Source records:

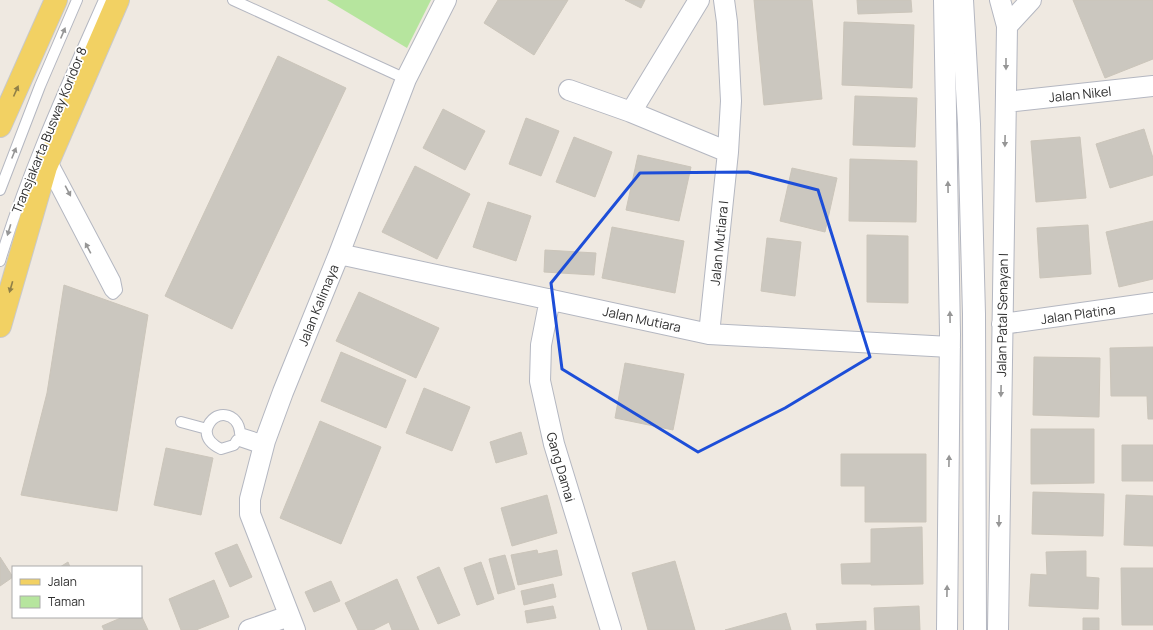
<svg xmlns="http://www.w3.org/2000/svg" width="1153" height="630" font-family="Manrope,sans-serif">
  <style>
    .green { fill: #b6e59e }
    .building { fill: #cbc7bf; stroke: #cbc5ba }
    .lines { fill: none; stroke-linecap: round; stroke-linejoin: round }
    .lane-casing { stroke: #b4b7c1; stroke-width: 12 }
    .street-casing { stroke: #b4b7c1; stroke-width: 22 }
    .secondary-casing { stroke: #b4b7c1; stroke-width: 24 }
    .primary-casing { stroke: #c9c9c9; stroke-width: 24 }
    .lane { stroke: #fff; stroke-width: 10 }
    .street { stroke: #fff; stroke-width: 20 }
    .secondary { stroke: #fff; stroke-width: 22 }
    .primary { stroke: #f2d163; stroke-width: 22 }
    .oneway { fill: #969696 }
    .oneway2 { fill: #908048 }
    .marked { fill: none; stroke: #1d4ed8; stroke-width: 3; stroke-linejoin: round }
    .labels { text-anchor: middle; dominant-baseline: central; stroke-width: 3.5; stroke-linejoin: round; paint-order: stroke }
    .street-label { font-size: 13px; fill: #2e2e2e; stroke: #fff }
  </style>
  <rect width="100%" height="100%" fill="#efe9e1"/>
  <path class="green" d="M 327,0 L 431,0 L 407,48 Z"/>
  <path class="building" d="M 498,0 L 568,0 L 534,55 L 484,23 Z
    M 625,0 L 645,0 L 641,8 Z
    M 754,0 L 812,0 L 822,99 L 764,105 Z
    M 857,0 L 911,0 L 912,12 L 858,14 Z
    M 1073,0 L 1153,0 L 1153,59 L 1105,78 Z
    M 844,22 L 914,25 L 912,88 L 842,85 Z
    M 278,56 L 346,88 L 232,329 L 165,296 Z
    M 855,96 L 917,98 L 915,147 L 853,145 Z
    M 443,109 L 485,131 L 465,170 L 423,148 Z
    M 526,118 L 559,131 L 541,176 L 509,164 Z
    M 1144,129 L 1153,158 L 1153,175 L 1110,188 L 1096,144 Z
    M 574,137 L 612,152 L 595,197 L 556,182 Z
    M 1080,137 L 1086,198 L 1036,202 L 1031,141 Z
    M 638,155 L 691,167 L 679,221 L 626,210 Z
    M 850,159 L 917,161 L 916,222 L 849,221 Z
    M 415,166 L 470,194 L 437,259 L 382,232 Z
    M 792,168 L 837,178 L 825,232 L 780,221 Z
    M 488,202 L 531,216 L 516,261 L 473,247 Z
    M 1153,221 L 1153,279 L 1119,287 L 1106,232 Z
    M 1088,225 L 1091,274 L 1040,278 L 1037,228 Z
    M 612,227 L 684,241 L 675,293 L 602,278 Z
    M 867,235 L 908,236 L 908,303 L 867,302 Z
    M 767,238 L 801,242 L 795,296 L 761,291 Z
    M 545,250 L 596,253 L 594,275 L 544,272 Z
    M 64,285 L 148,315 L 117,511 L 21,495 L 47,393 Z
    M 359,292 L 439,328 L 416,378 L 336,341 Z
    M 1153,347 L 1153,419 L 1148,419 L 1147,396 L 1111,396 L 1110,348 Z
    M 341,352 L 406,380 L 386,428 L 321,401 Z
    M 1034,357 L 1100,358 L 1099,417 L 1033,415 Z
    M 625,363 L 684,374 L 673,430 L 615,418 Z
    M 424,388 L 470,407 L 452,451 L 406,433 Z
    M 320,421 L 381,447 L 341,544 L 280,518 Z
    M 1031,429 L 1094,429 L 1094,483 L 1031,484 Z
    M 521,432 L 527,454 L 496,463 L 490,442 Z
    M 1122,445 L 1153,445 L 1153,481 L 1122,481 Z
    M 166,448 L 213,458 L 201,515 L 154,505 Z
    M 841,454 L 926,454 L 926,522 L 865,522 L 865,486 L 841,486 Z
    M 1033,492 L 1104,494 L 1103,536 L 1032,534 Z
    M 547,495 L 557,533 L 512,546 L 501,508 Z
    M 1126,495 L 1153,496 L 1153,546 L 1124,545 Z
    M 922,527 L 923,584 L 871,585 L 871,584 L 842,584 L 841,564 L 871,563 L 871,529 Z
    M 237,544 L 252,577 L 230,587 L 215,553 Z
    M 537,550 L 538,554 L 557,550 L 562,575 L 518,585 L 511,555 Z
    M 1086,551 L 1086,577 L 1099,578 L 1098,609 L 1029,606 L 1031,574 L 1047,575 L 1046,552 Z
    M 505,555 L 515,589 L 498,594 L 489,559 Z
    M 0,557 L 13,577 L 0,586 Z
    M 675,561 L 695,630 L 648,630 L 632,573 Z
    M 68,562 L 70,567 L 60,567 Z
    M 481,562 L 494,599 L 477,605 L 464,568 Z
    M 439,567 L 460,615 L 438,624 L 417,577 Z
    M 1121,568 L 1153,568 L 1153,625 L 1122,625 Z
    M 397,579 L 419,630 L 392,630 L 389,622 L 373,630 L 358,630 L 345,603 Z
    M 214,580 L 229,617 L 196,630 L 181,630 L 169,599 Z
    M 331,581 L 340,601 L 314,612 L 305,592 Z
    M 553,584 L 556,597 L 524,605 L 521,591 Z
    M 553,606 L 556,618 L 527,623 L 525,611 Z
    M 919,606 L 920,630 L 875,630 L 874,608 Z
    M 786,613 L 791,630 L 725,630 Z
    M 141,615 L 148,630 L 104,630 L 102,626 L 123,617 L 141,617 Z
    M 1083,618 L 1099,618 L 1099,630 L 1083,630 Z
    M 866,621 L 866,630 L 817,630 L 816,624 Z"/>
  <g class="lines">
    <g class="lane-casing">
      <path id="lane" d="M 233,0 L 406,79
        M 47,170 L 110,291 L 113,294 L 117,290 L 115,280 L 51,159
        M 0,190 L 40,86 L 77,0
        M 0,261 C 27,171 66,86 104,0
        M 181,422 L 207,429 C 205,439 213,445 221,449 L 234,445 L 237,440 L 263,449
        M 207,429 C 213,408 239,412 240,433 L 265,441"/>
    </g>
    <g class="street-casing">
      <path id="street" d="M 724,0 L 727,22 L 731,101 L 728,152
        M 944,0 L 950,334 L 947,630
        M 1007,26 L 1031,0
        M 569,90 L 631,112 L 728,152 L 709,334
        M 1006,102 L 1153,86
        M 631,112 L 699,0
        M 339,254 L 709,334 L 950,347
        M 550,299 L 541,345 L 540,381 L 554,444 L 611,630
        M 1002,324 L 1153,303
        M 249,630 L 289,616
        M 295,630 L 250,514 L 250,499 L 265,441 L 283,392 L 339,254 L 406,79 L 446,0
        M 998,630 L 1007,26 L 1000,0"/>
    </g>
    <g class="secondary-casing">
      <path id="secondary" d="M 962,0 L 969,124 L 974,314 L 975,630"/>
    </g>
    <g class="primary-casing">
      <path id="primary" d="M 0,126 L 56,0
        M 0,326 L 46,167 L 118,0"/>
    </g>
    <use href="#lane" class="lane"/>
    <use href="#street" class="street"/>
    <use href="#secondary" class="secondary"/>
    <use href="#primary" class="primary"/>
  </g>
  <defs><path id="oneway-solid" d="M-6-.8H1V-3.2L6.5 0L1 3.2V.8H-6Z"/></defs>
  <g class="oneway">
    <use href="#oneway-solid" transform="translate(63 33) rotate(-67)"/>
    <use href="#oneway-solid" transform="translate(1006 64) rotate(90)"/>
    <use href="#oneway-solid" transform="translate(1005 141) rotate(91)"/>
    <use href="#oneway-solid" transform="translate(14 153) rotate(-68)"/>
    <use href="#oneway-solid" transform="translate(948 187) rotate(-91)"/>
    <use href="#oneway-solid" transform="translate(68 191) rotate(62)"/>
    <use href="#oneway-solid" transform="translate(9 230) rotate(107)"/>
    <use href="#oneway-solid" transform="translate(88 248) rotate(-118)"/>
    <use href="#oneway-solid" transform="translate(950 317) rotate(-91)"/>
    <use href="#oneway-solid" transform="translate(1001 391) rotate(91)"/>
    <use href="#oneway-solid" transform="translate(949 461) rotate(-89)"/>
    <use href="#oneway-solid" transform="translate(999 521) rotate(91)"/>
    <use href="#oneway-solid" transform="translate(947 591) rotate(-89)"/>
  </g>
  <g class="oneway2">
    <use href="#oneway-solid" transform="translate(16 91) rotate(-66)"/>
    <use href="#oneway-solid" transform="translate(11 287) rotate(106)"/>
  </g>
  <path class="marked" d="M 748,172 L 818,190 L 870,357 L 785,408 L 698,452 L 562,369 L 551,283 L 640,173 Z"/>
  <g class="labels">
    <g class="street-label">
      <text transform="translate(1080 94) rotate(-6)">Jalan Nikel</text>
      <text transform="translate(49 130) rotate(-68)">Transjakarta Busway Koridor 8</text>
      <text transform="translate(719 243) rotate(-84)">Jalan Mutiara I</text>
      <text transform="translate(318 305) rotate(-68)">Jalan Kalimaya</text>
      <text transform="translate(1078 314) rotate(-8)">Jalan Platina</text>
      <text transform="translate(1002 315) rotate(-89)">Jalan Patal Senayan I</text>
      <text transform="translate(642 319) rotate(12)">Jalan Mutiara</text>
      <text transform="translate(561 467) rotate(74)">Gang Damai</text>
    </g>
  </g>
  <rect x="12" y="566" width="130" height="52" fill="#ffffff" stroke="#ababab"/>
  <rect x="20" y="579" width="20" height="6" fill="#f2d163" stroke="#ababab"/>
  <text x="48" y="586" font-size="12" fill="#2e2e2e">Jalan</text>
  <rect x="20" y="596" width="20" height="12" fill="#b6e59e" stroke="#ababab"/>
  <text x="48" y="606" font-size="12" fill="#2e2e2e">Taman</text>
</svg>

==

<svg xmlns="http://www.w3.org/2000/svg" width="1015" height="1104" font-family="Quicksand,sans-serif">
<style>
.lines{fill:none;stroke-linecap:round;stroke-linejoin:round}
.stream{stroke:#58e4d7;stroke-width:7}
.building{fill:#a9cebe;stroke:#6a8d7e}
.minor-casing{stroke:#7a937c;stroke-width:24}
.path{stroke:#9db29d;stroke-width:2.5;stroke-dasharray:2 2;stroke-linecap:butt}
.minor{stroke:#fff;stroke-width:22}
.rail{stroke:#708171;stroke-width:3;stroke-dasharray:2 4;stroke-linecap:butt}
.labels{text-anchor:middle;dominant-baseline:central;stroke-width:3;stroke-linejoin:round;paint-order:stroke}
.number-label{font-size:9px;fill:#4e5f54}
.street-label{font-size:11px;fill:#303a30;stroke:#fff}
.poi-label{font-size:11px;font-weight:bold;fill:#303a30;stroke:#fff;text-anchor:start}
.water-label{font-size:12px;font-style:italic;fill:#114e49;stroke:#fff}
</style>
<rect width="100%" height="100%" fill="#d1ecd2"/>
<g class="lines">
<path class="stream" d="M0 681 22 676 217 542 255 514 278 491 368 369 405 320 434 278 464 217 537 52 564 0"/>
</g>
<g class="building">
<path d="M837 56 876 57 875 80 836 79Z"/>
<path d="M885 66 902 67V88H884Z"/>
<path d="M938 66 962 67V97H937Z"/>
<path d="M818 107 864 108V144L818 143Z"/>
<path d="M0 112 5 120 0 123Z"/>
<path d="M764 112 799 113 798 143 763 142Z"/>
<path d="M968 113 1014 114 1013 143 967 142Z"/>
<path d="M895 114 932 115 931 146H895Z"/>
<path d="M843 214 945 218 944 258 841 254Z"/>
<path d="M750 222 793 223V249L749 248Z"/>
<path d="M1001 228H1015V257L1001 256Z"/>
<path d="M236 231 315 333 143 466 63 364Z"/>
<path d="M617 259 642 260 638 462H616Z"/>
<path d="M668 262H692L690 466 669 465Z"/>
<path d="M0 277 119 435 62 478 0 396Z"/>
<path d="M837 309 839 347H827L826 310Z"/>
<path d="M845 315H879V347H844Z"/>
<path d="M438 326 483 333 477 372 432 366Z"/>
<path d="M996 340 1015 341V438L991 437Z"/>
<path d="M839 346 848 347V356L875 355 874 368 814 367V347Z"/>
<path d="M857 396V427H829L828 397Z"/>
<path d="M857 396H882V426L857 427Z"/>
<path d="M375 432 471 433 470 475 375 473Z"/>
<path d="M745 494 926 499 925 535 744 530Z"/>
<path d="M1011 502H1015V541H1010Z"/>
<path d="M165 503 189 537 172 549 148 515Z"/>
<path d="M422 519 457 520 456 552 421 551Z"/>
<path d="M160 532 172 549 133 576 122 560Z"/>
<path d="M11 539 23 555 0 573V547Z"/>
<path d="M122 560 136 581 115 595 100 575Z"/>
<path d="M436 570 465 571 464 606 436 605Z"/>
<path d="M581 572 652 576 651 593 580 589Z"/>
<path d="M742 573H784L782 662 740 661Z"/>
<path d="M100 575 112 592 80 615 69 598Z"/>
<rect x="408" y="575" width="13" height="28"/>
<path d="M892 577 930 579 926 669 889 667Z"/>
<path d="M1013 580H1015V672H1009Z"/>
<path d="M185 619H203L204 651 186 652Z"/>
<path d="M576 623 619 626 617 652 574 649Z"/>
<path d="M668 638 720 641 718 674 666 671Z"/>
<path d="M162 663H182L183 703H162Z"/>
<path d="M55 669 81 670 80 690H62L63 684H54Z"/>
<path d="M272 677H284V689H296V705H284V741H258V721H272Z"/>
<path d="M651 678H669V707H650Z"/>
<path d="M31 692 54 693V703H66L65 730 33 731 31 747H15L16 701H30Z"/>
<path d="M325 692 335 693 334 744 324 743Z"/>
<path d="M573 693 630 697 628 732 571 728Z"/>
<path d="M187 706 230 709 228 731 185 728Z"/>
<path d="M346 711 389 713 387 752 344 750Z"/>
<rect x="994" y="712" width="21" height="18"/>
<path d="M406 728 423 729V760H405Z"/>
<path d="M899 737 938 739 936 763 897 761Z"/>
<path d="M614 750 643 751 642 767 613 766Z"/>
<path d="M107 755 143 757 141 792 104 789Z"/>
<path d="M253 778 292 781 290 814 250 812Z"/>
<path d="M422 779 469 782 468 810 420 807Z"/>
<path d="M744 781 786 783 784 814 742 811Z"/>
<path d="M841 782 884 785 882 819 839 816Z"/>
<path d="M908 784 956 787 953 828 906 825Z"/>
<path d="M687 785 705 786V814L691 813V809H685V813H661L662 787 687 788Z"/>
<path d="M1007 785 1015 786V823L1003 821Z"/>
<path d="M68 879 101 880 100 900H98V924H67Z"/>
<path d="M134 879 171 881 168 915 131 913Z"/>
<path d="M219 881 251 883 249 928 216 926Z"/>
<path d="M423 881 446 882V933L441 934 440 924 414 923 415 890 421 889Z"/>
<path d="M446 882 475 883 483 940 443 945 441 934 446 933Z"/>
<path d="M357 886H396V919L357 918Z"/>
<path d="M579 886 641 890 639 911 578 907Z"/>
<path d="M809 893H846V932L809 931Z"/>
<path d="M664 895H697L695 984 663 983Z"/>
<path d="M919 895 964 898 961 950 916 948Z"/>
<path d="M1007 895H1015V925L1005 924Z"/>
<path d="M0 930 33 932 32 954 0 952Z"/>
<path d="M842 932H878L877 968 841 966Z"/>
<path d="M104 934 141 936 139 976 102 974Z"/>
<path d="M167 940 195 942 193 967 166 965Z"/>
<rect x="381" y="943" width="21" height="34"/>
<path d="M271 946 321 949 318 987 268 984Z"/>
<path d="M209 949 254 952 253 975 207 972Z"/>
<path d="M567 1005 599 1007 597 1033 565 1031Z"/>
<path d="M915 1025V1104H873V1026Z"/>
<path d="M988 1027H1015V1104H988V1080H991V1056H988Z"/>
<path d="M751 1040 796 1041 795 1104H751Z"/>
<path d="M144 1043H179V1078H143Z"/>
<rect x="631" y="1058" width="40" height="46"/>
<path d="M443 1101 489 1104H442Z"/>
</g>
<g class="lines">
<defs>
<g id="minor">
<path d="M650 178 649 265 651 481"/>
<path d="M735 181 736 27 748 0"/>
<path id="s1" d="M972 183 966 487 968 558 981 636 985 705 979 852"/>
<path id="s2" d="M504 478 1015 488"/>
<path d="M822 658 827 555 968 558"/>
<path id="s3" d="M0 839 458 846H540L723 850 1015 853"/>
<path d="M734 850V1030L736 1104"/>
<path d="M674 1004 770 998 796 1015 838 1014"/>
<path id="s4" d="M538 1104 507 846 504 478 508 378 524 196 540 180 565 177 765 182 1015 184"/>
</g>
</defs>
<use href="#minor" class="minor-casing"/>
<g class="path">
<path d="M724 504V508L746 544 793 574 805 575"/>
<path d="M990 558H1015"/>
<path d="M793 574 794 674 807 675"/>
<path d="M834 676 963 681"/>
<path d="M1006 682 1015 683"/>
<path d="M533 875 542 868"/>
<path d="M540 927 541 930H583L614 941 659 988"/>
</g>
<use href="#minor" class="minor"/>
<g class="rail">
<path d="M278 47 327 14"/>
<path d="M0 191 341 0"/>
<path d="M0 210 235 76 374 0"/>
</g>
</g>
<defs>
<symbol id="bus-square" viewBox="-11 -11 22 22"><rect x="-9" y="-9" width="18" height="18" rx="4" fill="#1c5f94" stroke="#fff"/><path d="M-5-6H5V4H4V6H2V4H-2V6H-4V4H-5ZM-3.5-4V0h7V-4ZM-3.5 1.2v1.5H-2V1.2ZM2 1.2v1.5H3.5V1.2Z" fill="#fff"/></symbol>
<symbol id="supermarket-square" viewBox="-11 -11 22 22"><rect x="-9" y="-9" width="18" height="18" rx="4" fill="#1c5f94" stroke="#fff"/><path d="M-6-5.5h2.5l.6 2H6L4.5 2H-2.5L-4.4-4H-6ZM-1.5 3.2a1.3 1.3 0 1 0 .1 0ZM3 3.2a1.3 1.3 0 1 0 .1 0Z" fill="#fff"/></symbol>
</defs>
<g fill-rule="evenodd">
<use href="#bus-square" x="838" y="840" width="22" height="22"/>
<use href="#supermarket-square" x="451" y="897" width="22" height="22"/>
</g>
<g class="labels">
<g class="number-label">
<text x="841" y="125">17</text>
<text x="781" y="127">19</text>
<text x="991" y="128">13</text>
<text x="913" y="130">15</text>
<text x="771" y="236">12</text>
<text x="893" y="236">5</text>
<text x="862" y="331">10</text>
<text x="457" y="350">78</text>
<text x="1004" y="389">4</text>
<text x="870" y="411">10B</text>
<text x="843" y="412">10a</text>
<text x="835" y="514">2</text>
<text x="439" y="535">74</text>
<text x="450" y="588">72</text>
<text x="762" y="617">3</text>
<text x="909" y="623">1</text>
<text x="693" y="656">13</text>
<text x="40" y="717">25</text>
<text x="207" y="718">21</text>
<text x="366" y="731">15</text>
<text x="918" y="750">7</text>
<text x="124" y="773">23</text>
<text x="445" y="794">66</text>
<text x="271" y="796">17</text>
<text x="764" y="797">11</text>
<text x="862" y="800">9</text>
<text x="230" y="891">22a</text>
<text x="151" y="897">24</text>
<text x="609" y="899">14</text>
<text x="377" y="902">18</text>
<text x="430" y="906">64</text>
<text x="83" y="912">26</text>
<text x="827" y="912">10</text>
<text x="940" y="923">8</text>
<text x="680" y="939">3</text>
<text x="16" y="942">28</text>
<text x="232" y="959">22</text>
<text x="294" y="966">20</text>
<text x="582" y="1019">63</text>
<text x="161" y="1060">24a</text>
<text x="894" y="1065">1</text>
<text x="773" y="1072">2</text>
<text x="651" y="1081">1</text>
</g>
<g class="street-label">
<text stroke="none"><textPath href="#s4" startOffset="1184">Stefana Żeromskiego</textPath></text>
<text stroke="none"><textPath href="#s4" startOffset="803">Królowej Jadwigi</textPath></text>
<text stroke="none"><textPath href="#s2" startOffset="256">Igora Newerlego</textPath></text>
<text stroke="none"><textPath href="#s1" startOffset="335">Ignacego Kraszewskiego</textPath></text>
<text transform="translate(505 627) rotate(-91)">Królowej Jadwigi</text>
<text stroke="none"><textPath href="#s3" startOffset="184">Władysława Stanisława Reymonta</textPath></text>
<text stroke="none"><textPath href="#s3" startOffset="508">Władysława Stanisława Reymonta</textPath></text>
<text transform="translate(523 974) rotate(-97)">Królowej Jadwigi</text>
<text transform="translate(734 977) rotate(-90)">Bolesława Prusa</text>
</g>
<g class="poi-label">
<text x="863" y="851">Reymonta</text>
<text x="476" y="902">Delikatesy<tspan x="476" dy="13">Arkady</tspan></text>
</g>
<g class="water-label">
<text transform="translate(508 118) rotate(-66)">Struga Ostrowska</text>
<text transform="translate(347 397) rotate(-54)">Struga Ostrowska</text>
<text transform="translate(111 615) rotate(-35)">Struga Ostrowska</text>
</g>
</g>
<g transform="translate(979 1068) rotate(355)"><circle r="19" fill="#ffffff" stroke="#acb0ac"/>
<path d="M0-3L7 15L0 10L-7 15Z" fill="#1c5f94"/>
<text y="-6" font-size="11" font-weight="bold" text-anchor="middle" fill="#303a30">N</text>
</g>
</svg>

## Exercise
Where in the entries above does the word "lines" appear? Copy each line that has it.

## Reply to the task
    .lines { fill: none; stroke-linecap: round; stroke-linejoin: round }
  <g class="lines">
.lines{fill:none;stroke-linecap:round;stroke-linejoin:round}
<g class="lines">
<g class="lines">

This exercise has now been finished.